I’ve been very into making homemade milks from nuts and seeds lately. My favorite so far is almond milk, but I’m playing with hemp, coconut, sesame seeds, and cashews. I’d ultimately like to create something- a hybrid of all of the above, perhaps- that’s super rich and nutritious and can be a great all-purpose drink to fill in the gaps in Charlie’s diet.
Here’s a quick and easy recipe for homemade almond milk. I only make a little bit at a time, as due to its rawness it only keeps in the fridge for a few days- that’s what the lack of preservatives and pasteurization will do! We finish every drop in our house anyway. It’s that good!
Soak, overnight, 1/2-cup raw almonds in a bowl. Just cover with enough water- about 2-3 inches over the nuts.
After soaking, drain and rinse.
A note about the blender— I use the the most valuable tool in a vegan’s kitchen— a Vitamix blender. If you don’t have one, I think a regular blender will work just fine, but you may have to blend a little longer and strain out any pulp— no biggie.
Place in blender in this order:
1 1/2 cups of iced cold filtered water.
1/2 tablespoon real vanilla extract- I use Tahitian Vanilla from Savory Spice Shop in Boulder, CO
1/8 teaspoon Himalayan salt
3 Medjool dates, pitted
Add the soaked almonds
Blend on high for 2 minutes and there you have it: homemade almond milk. It’s raw, organic, vegan, cheap to make, and delicious!

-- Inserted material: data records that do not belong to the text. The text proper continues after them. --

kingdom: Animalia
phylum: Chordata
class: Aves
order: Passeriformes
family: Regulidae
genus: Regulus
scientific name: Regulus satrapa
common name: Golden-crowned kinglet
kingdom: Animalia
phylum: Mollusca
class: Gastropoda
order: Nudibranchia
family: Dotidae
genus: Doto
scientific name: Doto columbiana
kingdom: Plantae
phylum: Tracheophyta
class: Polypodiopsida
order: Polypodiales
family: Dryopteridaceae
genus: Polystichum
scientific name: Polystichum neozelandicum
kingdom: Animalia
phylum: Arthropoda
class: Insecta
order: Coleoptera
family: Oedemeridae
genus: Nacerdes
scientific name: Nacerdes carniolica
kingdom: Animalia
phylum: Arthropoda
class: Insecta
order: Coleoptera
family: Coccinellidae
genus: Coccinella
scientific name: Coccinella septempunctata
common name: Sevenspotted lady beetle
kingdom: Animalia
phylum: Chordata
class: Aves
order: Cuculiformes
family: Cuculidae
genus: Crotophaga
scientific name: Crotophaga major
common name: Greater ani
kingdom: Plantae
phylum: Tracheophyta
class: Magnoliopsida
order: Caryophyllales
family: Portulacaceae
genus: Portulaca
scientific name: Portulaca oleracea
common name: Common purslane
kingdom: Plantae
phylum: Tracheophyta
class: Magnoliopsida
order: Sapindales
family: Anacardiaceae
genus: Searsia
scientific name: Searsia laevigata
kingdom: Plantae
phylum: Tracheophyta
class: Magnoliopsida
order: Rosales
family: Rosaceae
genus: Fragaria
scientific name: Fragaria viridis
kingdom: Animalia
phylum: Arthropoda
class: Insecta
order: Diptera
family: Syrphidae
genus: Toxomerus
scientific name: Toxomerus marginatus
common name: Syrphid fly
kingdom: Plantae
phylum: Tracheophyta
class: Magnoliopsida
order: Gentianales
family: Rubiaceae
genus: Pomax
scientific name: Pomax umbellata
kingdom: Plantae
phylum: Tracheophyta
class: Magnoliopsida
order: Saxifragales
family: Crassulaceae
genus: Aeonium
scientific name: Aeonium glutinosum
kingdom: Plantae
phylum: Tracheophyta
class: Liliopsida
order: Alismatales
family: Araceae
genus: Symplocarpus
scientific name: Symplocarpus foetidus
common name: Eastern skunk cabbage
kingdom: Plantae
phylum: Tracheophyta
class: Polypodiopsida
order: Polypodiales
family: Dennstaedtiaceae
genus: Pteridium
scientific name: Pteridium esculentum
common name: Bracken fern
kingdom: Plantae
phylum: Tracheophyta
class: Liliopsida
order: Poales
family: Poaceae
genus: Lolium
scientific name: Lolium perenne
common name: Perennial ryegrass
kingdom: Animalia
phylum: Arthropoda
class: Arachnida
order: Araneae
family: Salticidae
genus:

I love and respect food. I also love and respect animals. Personally and ethically, I have made the decision to become vegan.
Though I’ve only officially made the transition to full veganism about 3 years ago, I’ve always struggled with how it’s ok to eat some animals and then let others live in our homes and be part of our family. It never made sense to me.
Let me make one thing clear: I respect my Omnivorous friends and family. I love dining with each of them. I love cooking with them. We have a shared appreciation for what’s on our plates, whether mine is braised kale and heirloom tomatoes fresh from the farmers market or yours is grass-fed, locally-raised beef from a farm 20-miles away.
There is a consciousness that comes along with being a true foodie. I’m against factory farming. I’m against processed food. I’m against ingredients we can’t pronounce. I’m against fad diets and any movement that treats food as if it’s “sinful” or used as a “reward” for being ‘good.’ All in all, I’m against anything that serves to disrespect food.
I’m not a junk-food vegan. I don’t eat deep-fried Oreos (yes, they’re vegan) or processed-soy lunchmeats on refined breads drowning in vegan cheese and mayo. I don’t fuel myself on the “fakery” that is out there. I’m all about fresh, organic, raw when possible, unrefined REAL food. I’d rather see my Omni-friends eating that beef I described above than a genetically modified soy monstrosity that is vegan, yet is trying to emulate beef.
True foodies can be Vegans or they can be Omnivores. If we respect where our food comes from, understand HOW it gets to our plate, ask questions, demand that we are given safe, clean, organic, affordable fresh food, then we are all in this journey together, aren’t we?
This blog is the story my meals create with my family. They happen to be vegan, yes, but really they are about a love and appreciation of food.